Au printemps de 1972, les trois grandes centrales syndicales du Québec font front commun pour une revendication majeure: un salaire minimal de 100 dollars par semaine pour l'ensemble de leurs membres.

Environ 50 000 des quelque 210 000 travailleurs des secteurs public et parapublic ne gagnent pas cette somme hebdomadaire.

 

Les syndicats réclament aussi une indexation des salaires au coût de la vie et la constitution d'une table centrale pour négocier avec le gouvernement de Robert Bourassa. Il est aussi question de sécurité d'emploi et de régime de retraite.

Les négociations sont pénibles. En mars, les syndicats obtiennent des mandats de grève. La grève générale illimitée est déclenchée le 11 avril.

Selon un article publié à la une de La Presse le même jour, les syndicats promettent de maintenir les services essentiels qu'ils définiront eux-mêmes.

Au bout de 10 jours, le gouvernement Bourassa fait adopter la Loi 19 forçant le retour au travail sous peine de graves sanctions. Les trois chefs syndicaux incitent leurs membres à défier l'ordonnance.

Fin avril, Louis Laberge, Marcel Pepin et Yvon Charbonneau sont sommés de se présenter devant la cour où ils font face à une accusation d'outrage au tribunal. Déclarés coupables, ils sont condamnés à une peine d'un an et envoyés à la prison d'Orsainville près de Québec.

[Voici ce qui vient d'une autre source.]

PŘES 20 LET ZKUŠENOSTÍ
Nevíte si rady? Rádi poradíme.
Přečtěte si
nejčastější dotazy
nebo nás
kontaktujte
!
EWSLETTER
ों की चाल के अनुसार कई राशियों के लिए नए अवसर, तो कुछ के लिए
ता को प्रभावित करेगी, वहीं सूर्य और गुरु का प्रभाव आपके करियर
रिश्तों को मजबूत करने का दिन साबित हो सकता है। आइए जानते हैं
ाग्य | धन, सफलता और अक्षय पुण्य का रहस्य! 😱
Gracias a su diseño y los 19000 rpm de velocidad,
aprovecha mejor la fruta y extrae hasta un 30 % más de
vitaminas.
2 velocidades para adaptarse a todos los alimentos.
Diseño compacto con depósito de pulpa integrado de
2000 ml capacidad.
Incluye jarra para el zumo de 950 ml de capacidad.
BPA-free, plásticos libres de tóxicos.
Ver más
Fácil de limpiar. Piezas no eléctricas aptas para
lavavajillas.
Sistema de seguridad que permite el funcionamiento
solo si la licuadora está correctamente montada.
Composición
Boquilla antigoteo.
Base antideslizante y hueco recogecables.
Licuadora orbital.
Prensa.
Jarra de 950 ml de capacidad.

L'affaire provoque un fort mécontentement du public. Des travailleurs du secteur privé se joignent à leurs confrères de la fonction publique pour descendre dans la rue. Durant plusieurs jours, le Québec est paralysé. Jusqu'à ce que les chefs syndicaux portent leur sentence en appel, soient libérés et demandent aux grévistes de retourner au travail.

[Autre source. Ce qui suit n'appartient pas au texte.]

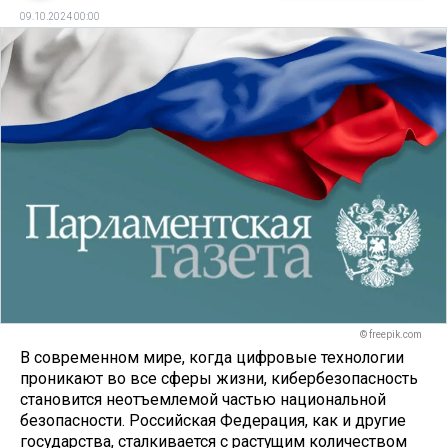
09.10.2024 00:00
© freepik.com
В современном мире, когда цифровые технологии
проникают во все сферы жизни, кибербезопасность
становится неотъемлемой частью национальной
безопасности. Российская Федерация, как и другие
государства, сталкивается с растущим количеством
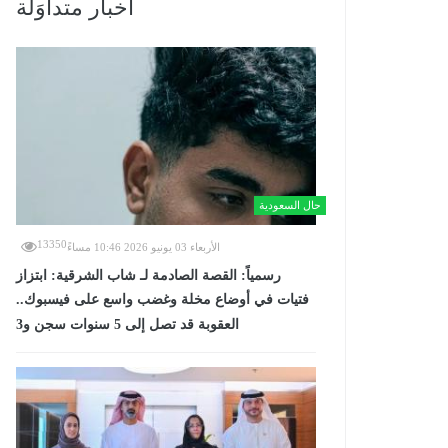
أخبار متداوَلة
حال السعودية
13350
الأربعاء 03 يونيو 2026 10:46 مساءً
رسمياً: القصة الصادمة لـ شاب الشرقية: ابتزاز
فتيات في أوضاع مخلة وغضب واسع على فيسبوك..
العقوبة قد تصل إلى 5 سنوات سجن و3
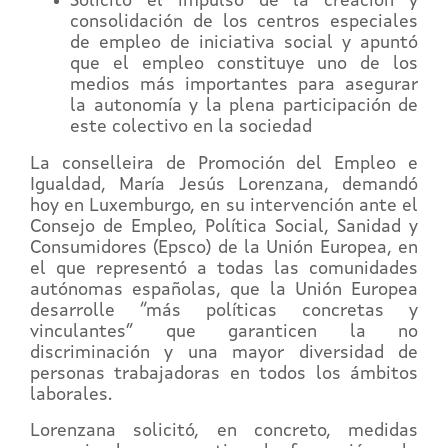
Solicitó el impulso de la creación y
consolidación de los centros especiales
de empleo de iniciativa social y apuntó
que el empleo constituye uno de los
medios más importantes para asegurar
la autonomía y la plena participación de
este colectivo en la sociedad
La conselleira de Promoción del Empleo e
Igualdad, María Jesús Lorenzana, demandó
hoy en Luxemburgo, en su intervención ante el
Consejo de Empleo, Política Social, Sanidad y
Consumidores (Epsco) de la Unión Europea, en
el que representó a todas las comunidades
autónomas españolas, que la Unión Europea
desarrolle “más políticas concretas y
vinculantes” que garanticen la no
discriminación y una mayor diversidad de
personas trabajadoras en todos los ámbitos
laborales.
Lorenzana solicitó, en concreto, medidas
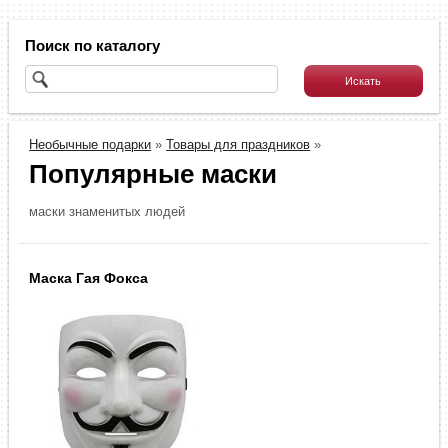
Поиск по каталогу
Необычные подарки
»
Товары для праздников
»
Популярные маски
маски знаменитых людей
Маска Гая Фокса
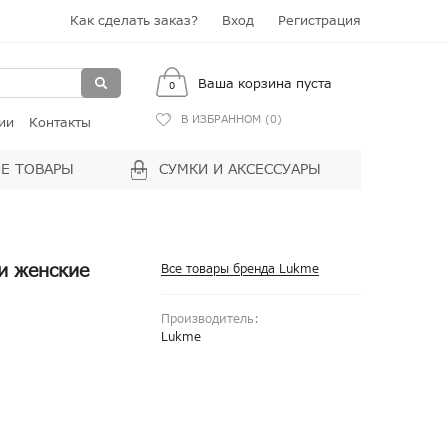
Как сделать заказ?
Вход
Регистрация
Ваша корзина пуста
0
В ИЗБРАННОМ (
0
)
ии
Контакты
Е ТОВАРЫ
СУМКИ И АКСЕССУАРЫ
и женские
Все товары бренда Lukme
Производитель:
Lukme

Pendant ce temps, Robert Bourassa remplace Jean-Paul Lallier par Jean Cournoyer au poste de ministre de la Fonction publique. Les négociations reprennent et les trois centrales syndicales finissent par obtenir le salaire minimal de 100$ par semaine à compter de 1974.

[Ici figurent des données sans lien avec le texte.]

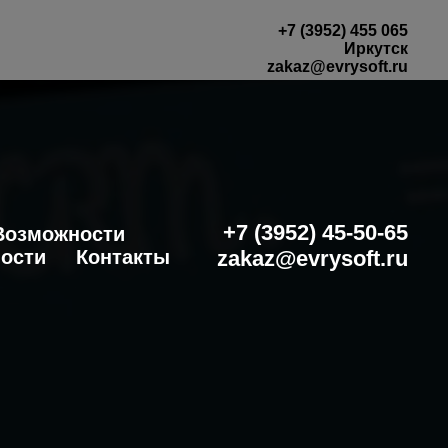
+7 (3952) 455 065
Иркутск
zakaz@evrysoft.ru
+7 (3952) 45-50-65
Возможности
ости
Контакты
zakaz@evrysoft.ru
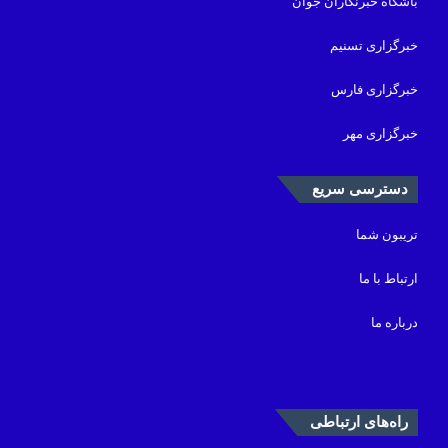
باشگاه خبرنگاران جوان
خبرگزاری تسنیم
خبرگزاری فارس
خبرگزاری مهر
دسترسی سریع
تریبون شما
ارتباط با ما
درباره ما
راه‌های ارتباطی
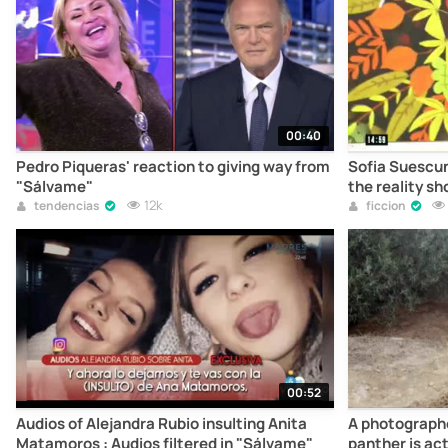
00:40
Pedro Piqueras' reaction to giving way from
Sofia Suescun
"Sálvame"
the reality sh
12k
tendencias
ficcion
00:52
Audios of Alejandra Rubio insulting Anita
A photographe
Matamoros : Audios filtered in "Sálvame"
panther is act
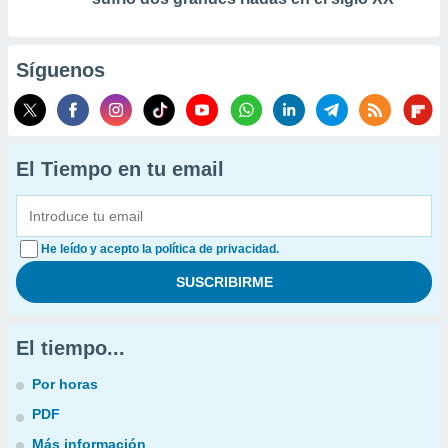
Síguenos
El Tiempo en tu email
He leído y acepto la política de privacidad.
El tiempo...
Por horas
PDF
Más información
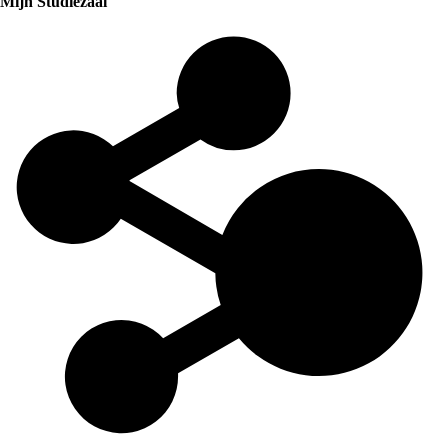
Mijn Studiezaal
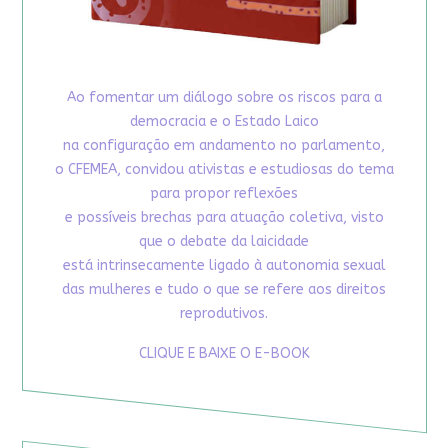
Ao fomentar um diálogo sobre os riscos para a
democracia e o Estado Laico
na configuração em andamento no parlamento,
o CFEMEA, convidou ativistas e estudiosas do tema
para propor reflexões
e possíveis brechas para atuação coletiva, visto
que o debate da laicidade
está intrinsecamente ligado à autonomia sexual
das mulheres e tudo o que se refere aos direitos
reprodutivos.
CLIQUE E BAIXE O E-BOOK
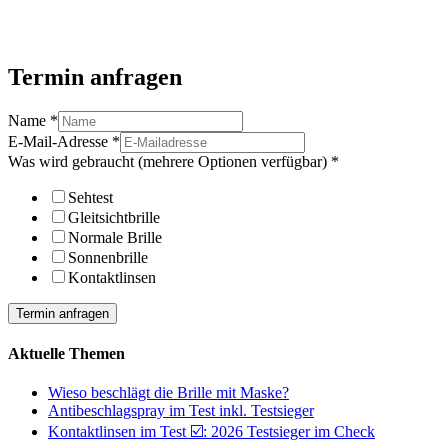
Termin anfragen
Name
*
E-Mail-Adresse
*
Was wird gebraucht (mehrere Optionen verfügbar)
*
Sehtest
Gleitsichtbrille
Normale Brille
Sonnenbrille
Kontaktlinsen
Termin anfragen
Aktuelle Themen
Wieso beschlägt die Brille mit Maske?
Antibeschlagspray im Test inkl. Testsieger
Kontaktlinsen im Test ☑️: 2026 Testsieger im Check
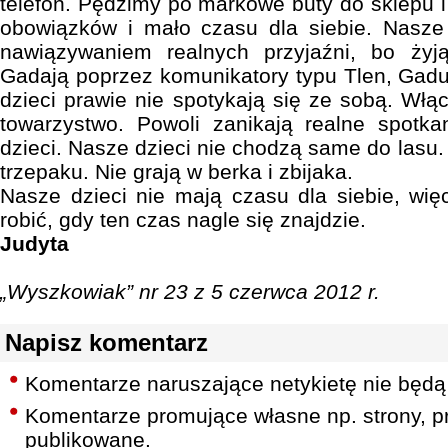
telefon. Pędzimy po markowe buty do sklepu 
obowiązków i mało czasu dla siebie. Nasze
nawiązywaniem realnych przyjaźni, bo żyj
Gadają poprzez komunikatory typu Tlen, Gad
dzieci prawie nie spotykają się ze sobą. Włą
towarzystwo. Powoli zanikają realne spotka
dzieci. Nasze dzieci nie chodzą same do lasu.
trzepaku. Nie grają w berka i zbijaka.
Nasze dzieci nie mają czasu dla siebie, wi
robić, gdy ten czas nagle się znajdzie.
Judyta
„Wyszkowiak” nr 23 z 5 czerwca 2012 r.
Napisz komentarz
Komentarze naruszające netykietę nie będą
Komentarze promujące własne np. strony, pr
publikowane.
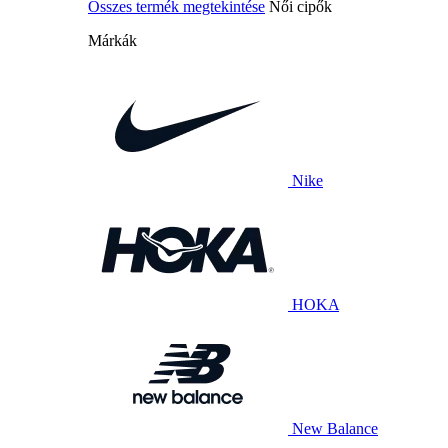
Összes termék megtekintése
Női cipők
Márkák
Nike
HOKA
New Balance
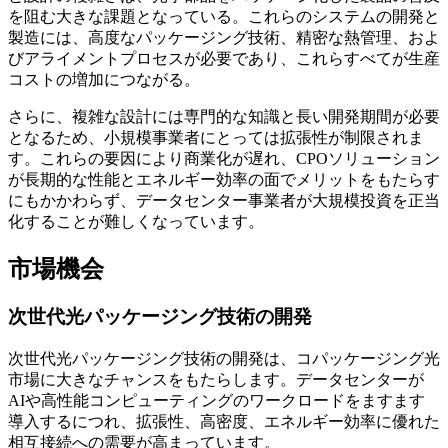
を阻む大きな課題となっている。これらのシステムの開発と
製造には、高度なパッケージング技術、精密な熱管理、およ
びアライメントプロセスが必要であり、これらすべてが生産
コストの増加につながる。
さらに、複雑な設計には専門的な知識と長い開発期間が必要
となるため、小規模事業者にとっては拡張性が制限されま
す。これらの要因により商業化が遅れ、CPOソリューション
が長期的な性能とエネルギー効率の面でメリットをもたらす
にもかかわらず、データセンター事業者が大規模投資を正当
化することが難しくなっています。
市場機会
次世代光パッケージング技術の開発
次世代光パッケージング技術の開発は、コパッケージング光
市場に大きなチャンスをもたらします。データセンターが
AIや高性能コンピューティングのワークロードをますます
導入するにつれ、拡張性、高密度、エネルギー効率に優れた
相互接続への需要が高まっています。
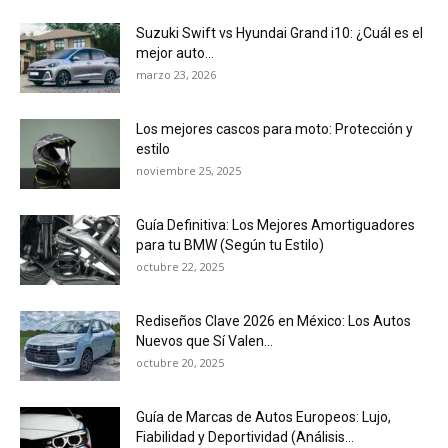
Suzuki Swift vs Hyundai Grand i10: ¿Cuál es el
mejor auto...
marzo 23, 2026
Los mejores cascos para moto: Protección y
estilo
noviembre 25, 2025
Guía Definitiva: Los Mejores Amortiguadores
para tu BMW (Según tu Estilo)
octubre 22, 2025
Rediseños Clave 2026 en México: Los Autos
Nuevos que Sí Valen...
octubre 20, 2025
Guía de Marcas de Autos Europeos: Lujo,
Fiabilidad y Deportividad (Análisis...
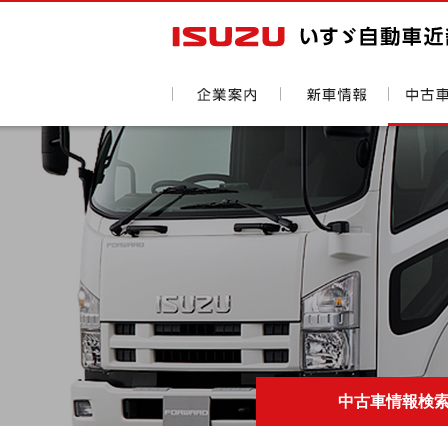
中古車情報検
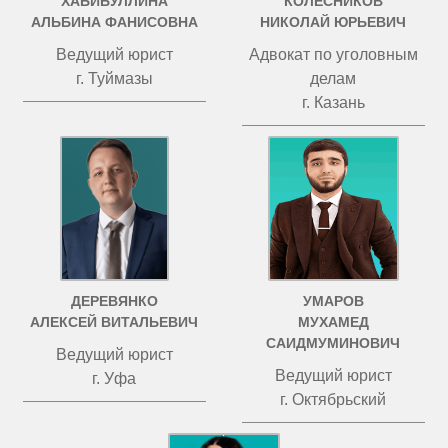
ХАБИБУЛЛИНА
КОЛЕСНИКОВ
АЛЬБИНА ФАНИСОВНА
НИКОЛАЙ ЮРЬЕВИЧ
Ведущий юрист
Адвокат по уголовным
г. Туймазы
делам
г. Казань
ДЕРЕВЯНКО
УМАРОВ
АЛЕКСЕЙ ВИТАЛЬЕВИЧ
МУХАМЕД
САИДМУМИНОВИЧ
Ведущий юрист
Ведущий юрист
г. Уфа
г. Октябрьский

«Le salaire minimum du secteur public augmente alors de 30%, exerçant un effet d'entraînement sur le salaire minimum légal», écrit l'économiste de la CSQ Pierre Beaulne dans le magazine de la CSQ en décembre 2003.

Mais pour les chefs syndicaux, l'histoire ne se termine pas là. Leur cause est rejetée en appel. Ils doivent retourner en prison pour purger leur sentence. Ils se présentement à Orsainville le soir du 2 février 1973. Ils sont libérés après avoir purgé le quart de leur sentence.